From Print to Film: How Joel Holland’s Type for ‘The Thursday Murder Club’ Made the Cut

When a bestselling book gets the inevitable screen adaptation, typography is often the first casualty. But not so with The Thursday Murder Club. Joel Holland’s hand-lettered title, which defined the visual identity of Richard Osman’s hit mystery series, has made a clean—and surprisingly faithful—leap from the book covers to the big screen.

Holland’s lettering, a distinctly irregular script with generous curves and compact rhythm, first appeared on Osman’s debut in 2020 and has since adorned each instalment of the series.
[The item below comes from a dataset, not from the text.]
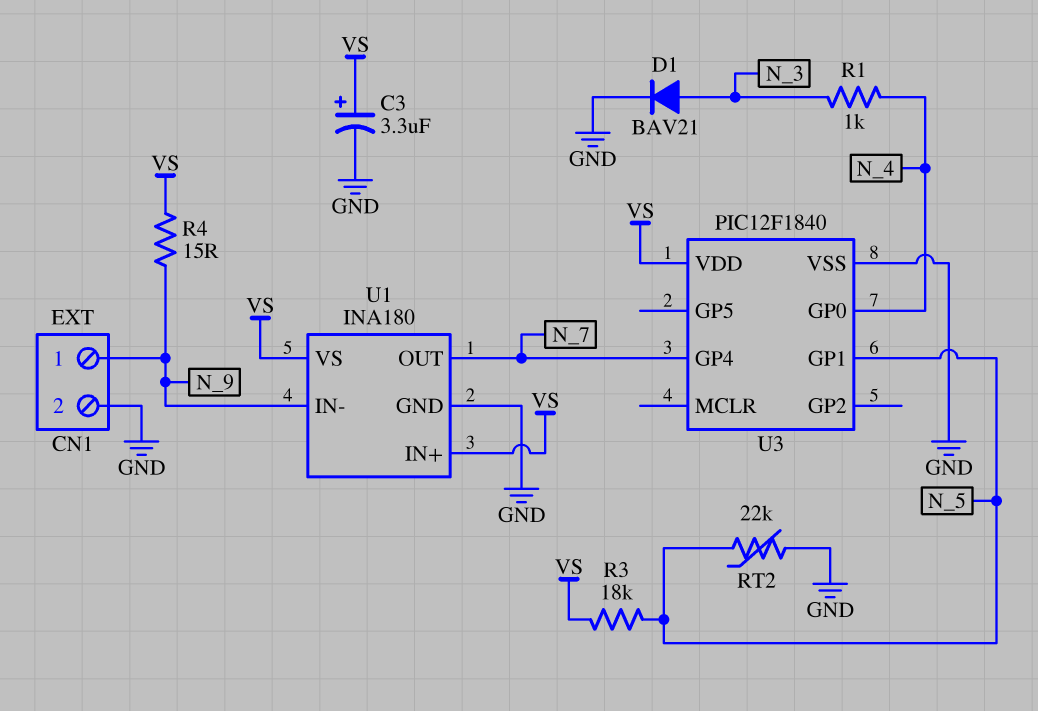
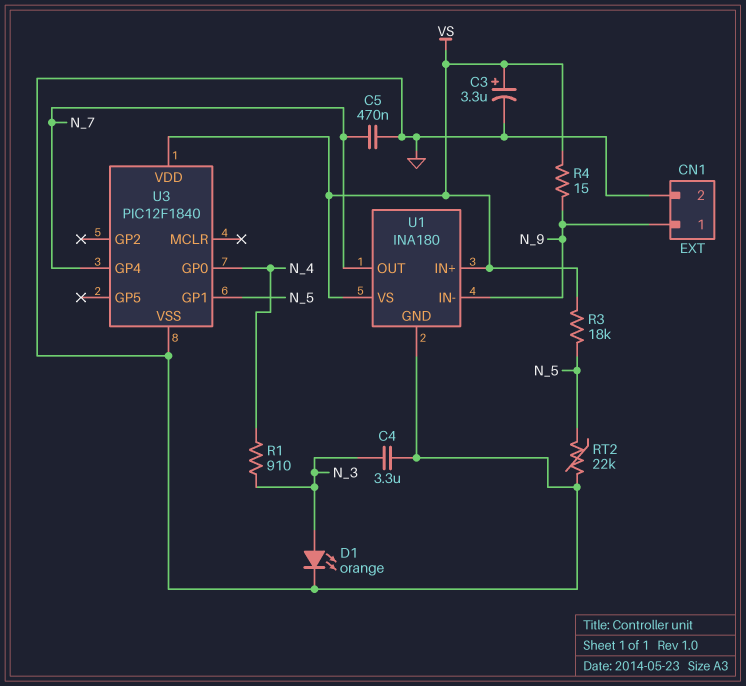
C4: none -> 3.3uF (GND, N_3)
C5: none -> 470nF (GND, N_7)
D1: diode BAV21 (A N_3, K GND) -> LED orange (A N_3, K GND)
R1: 1k (N_3, N_4) -> 910 (N_3, N_4)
Designed to evoke the warm, eccentric tone of the novels, the type manages a careful balancing act: neither too cosy nor too comedic. It’s a typographic wink—wry, self-aware, and totally in sync with the book’s tone.

 

Original book cover design

In an industry where film posters often default to modular sans serifs or condensed caps, it’s notable that Amblin Partners and Netflix opted to retain Holland’s lettering in the movie’s teaser artwork. The choice signals a rare commitment to continuity between the publishing and cinematic worlds. It also suggests a shift in how studios view branding—not just as visual shorthand, but as part of the story’s texture.

The new posters and teaser visuals carry over the typographic DNA almost exactly, preserving Holland’s original lettering in the lock-up while adapting its weight and spacing to fit widescreen formats. It’s not a facsimile. It’s the same type, reborn for film. Credit here goes not just to the designer but to a production team willing to see the value in authorial design language.


Whether this typographic fidelity carries through into credits, trailers, and merchandise remains to be seen. But for now, it’s a quiet victory for design integrity in adaptation culture.